• TASK INSTRUCTIONS: Needed from the data below: every line from the one with "left eye: (210, 100)" up to and including the one with "left ear: (238, 117)", repeated exactly and with nothing else.

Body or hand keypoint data

--- --- ---

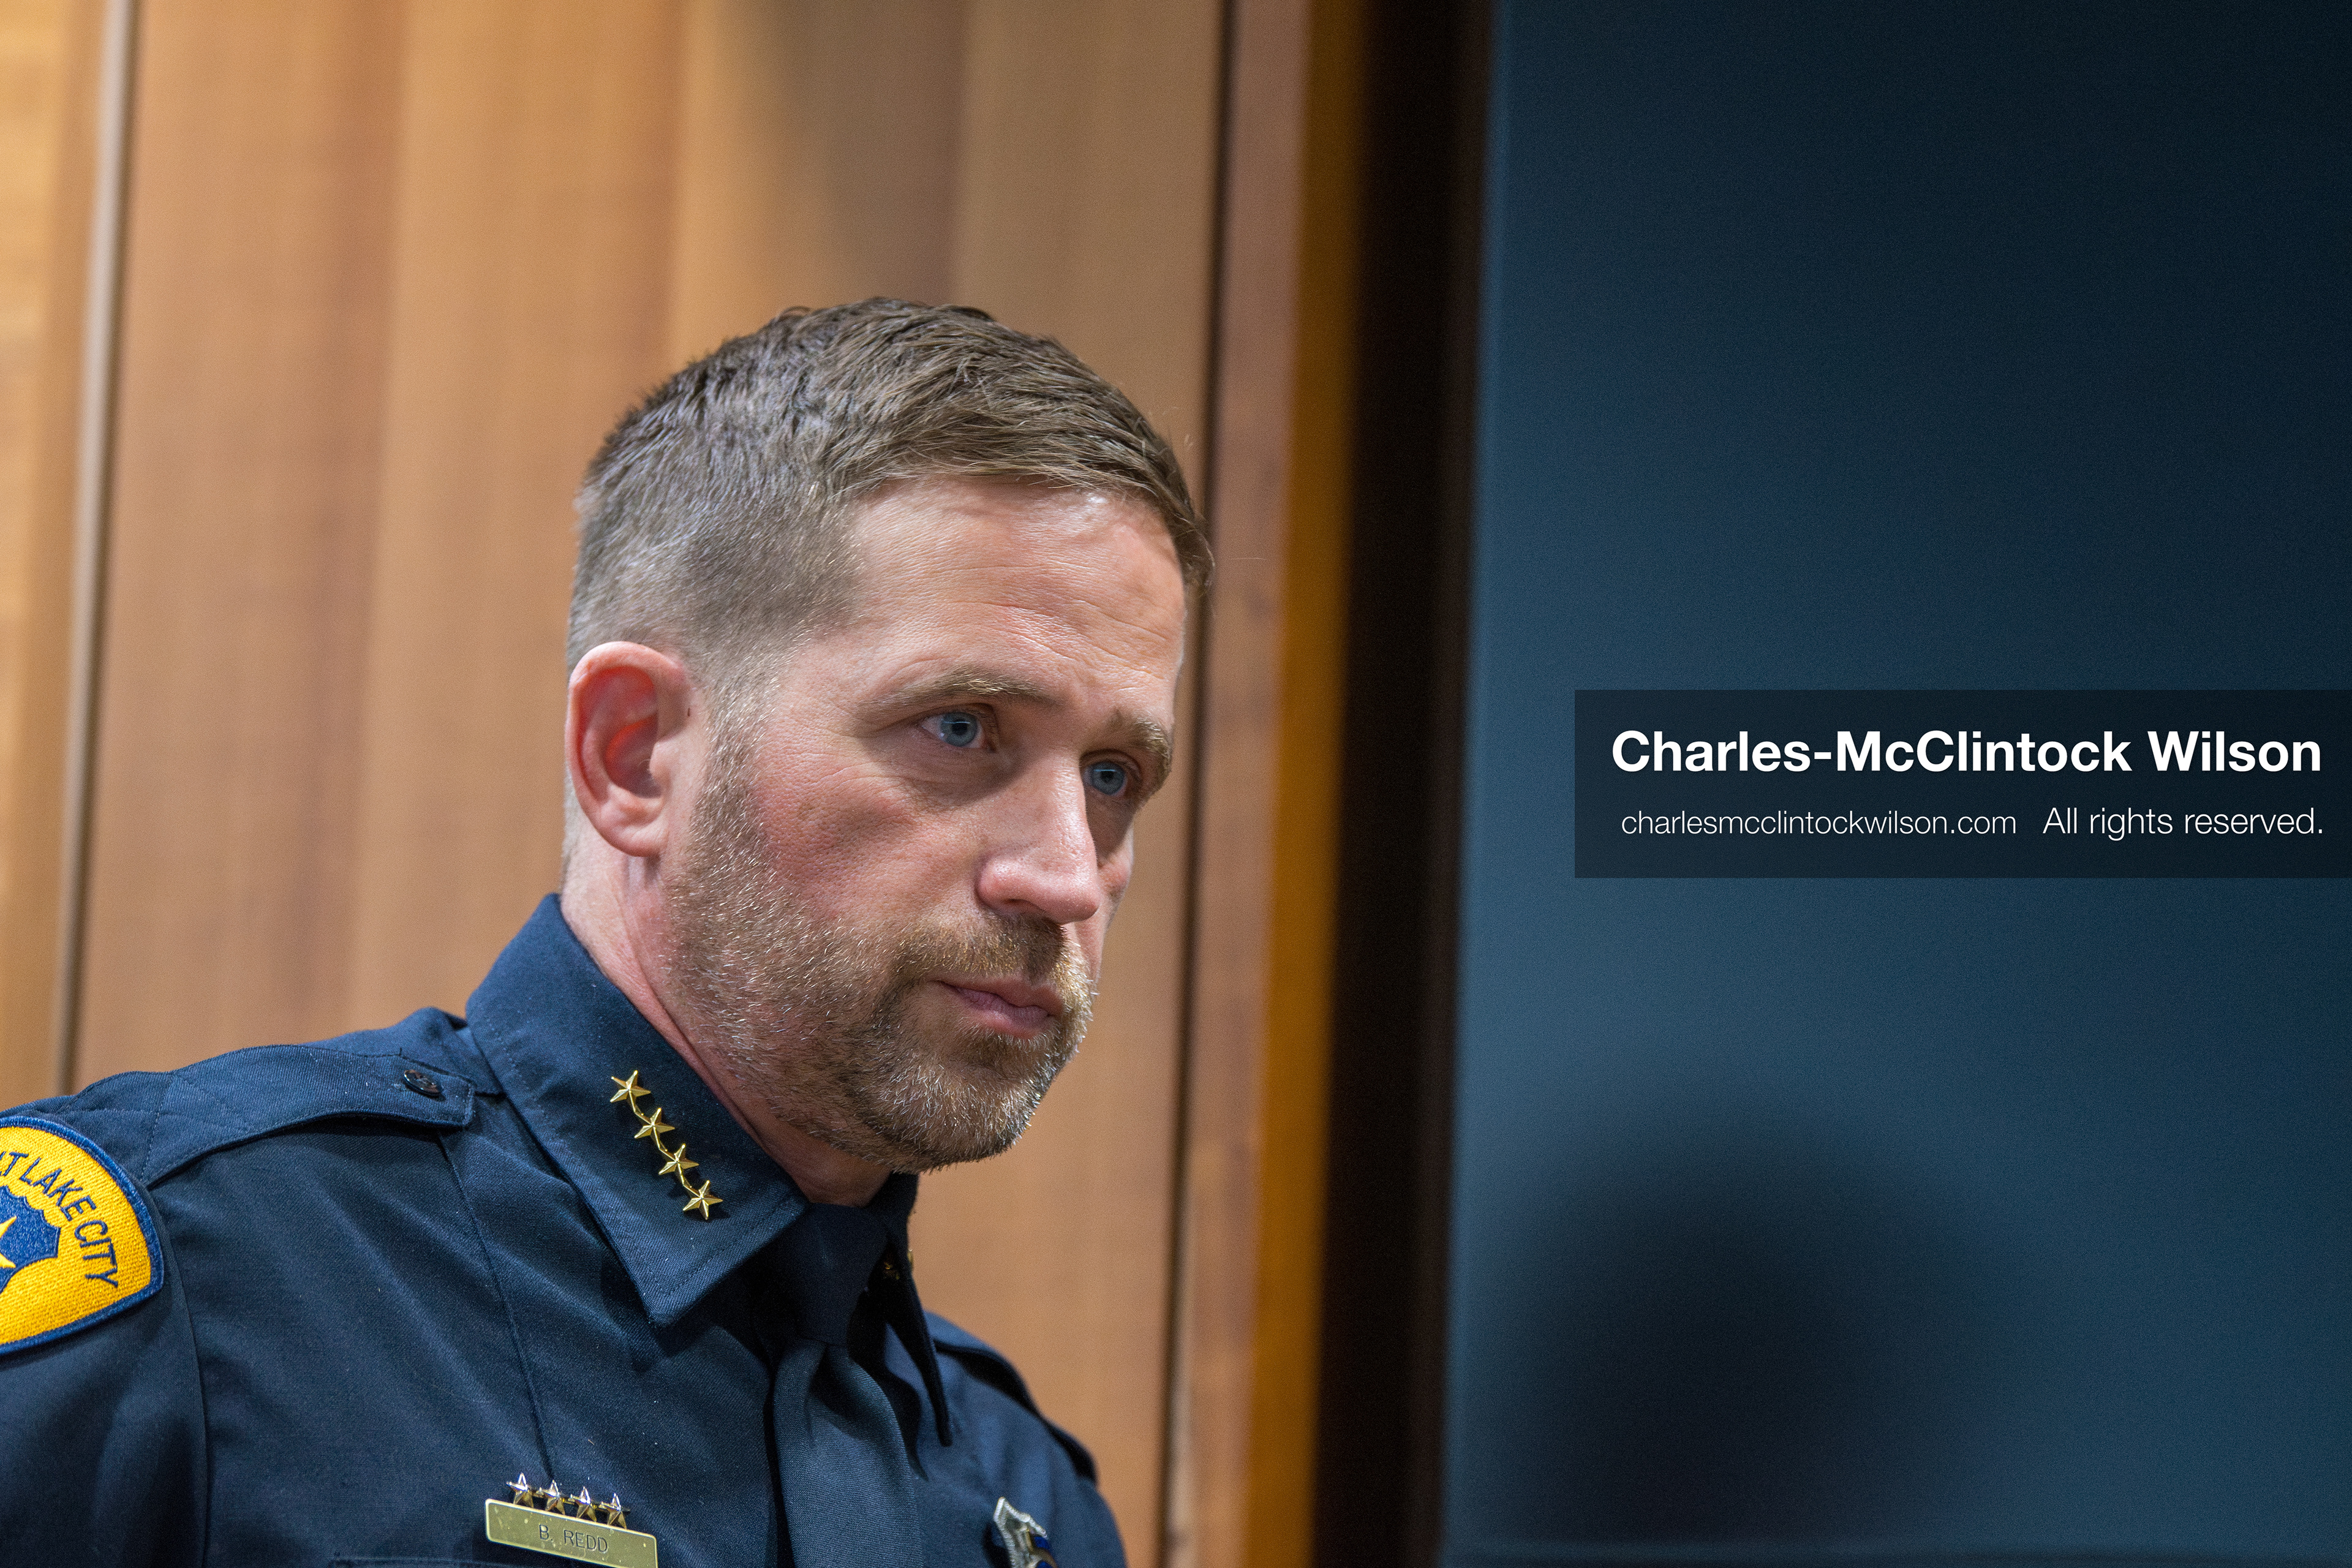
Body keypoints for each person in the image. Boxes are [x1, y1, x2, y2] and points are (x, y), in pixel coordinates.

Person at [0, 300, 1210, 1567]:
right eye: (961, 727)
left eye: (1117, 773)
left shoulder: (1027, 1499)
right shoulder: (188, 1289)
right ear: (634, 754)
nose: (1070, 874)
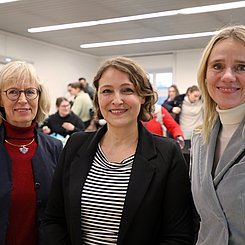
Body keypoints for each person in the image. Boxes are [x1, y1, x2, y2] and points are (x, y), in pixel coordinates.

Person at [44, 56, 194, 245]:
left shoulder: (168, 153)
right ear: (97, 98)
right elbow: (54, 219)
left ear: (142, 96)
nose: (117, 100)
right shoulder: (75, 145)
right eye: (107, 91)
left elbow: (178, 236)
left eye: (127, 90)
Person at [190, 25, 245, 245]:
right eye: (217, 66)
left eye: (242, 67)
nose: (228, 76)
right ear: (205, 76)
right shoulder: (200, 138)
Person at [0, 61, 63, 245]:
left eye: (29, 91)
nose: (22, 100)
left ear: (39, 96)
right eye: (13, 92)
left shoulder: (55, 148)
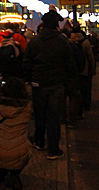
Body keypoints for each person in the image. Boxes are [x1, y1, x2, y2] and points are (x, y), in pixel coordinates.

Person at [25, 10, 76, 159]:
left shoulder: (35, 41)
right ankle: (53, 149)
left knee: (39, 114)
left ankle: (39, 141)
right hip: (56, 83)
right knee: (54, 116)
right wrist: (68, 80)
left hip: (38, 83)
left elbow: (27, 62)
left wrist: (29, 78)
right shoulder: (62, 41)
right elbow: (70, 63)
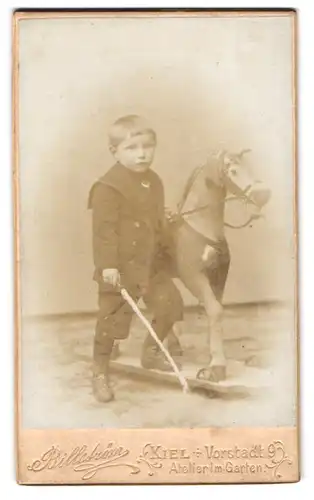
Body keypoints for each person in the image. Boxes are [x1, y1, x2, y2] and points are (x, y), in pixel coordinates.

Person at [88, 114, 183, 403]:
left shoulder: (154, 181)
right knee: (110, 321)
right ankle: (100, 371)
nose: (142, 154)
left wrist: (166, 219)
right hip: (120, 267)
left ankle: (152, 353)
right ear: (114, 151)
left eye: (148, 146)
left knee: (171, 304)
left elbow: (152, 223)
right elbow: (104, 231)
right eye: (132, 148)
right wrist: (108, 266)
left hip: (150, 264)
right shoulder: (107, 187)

--- --- ---

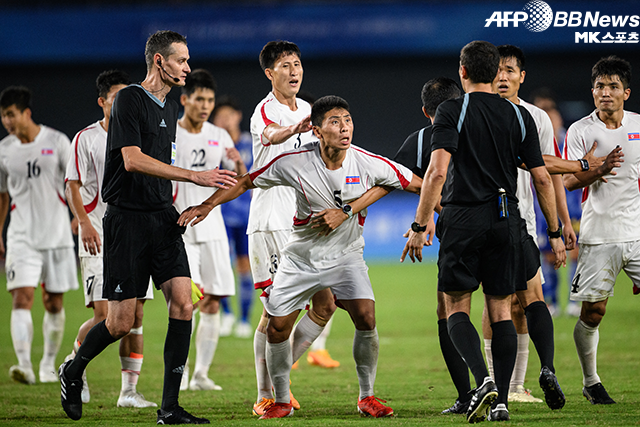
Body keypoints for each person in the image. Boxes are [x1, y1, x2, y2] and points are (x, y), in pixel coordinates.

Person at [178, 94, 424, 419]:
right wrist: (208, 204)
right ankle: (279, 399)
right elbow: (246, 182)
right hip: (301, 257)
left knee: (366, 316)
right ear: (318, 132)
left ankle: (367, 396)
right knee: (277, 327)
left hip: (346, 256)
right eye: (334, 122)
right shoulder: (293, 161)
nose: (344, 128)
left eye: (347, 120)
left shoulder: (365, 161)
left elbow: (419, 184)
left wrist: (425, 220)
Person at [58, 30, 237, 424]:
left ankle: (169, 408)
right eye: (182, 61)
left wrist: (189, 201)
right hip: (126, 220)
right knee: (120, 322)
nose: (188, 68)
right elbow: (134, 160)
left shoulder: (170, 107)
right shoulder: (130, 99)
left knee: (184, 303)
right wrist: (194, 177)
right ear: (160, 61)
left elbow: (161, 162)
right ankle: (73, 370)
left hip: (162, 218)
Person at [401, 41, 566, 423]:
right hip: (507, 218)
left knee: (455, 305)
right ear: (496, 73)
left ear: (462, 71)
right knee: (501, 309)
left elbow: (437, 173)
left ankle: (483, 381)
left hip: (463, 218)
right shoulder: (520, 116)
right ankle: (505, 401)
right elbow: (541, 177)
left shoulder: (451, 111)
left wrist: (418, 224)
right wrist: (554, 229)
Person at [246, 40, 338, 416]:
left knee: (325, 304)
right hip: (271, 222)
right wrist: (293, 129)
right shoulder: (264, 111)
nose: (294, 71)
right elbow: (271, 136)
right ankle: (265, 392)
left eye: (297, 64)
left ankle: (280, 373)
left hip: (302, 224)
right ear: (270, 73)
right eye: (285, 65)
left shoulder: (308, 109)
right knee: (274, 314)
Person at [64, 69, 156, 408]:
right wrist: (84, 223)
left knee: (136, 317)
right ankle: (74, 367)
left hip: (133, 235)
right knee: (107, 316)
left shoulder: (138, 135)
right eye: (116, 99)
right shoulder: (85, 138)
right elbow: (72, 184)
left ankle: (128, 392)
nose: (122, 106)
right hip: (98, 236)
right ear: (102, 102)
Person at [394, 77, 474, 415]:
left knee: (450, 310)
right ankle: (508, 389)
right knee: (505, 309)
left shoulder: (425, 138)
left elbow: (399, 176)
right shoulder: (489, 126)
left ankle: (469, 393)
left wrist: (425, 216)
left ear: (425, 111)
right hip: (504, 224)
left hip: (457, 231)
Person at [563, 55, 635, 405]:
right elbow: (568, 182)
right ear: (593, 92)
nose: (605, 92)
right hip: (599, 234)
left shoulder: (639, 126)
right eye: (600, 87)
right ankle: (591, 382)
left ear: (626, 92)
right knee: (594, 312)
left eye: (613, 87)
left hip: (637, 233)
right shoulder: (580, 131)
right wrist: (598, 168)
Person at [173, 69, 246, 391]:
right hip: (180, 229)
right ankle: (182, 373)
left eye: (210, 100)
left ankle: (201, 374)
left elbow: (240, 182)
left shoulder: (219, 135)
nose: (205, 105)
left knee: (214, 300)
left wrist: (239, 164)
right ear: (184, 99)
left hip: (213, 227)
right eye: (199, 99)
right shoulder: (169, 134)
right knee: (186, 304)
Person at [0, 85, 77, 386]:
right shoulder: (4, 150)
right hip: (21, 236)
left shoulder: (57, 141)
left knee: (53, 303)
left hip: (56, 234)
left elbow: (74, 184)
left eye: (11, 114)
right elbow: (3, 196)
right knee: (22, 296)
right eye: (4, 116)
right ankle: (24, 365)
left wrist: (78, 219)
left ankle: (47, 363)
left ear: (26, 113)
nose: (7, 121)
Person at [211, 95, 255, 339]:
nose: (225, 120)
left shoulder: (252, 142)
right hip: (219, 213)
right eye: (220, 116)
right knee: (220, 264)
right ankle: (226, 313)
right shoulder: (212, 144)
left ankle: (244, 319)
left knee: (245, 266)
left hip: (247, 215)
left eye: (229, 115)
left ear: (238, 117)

--- --- ---

• ANSWER BELOW:
left eye: (210, 100)
left ankle: (201, 374)
left elbow: (240, 182)
left shoulder: (219, 135)
nose: (205, 105)
left knee: (214, 300)
left wrist: (239, 164)
right ear: (184, 99)
left hip: (213, 227)
right eye: (199, 99)
right shoulder: (169, 134)
right knee: (186, 304)
Person at [0, 85, 77, 386]:
right shoulder: (4, 150)
right hip: (21, 236)
left shoulder: (57, 141)
left knee: (53, 303)
left hip: (56, 234)
left elbow: (74, 184)
left eye: (11, 114)
right elbow: (3, 196)
right knee: (22, 296)
right eye: (4, 116)
right ankle: (24, 365)
left wrist: (78, 219)
left ankle: (47, 363)
left ear: (26, 113)
nose: (7, 121)
Person at [211, 95, 255, 339]:
nose: (225, 120)
left shoulder: (252, 142)
right hip: (219, 213)
right eye: (220, 116)
right knee: (220, 264)
right ankle: (226, 313)
right shoulder: (212, 144)
left ankle: (244, 319)
left knee: (245, 266)
left hip: (247, 215)
left eye: (229, 115)
left ear: (238, 117)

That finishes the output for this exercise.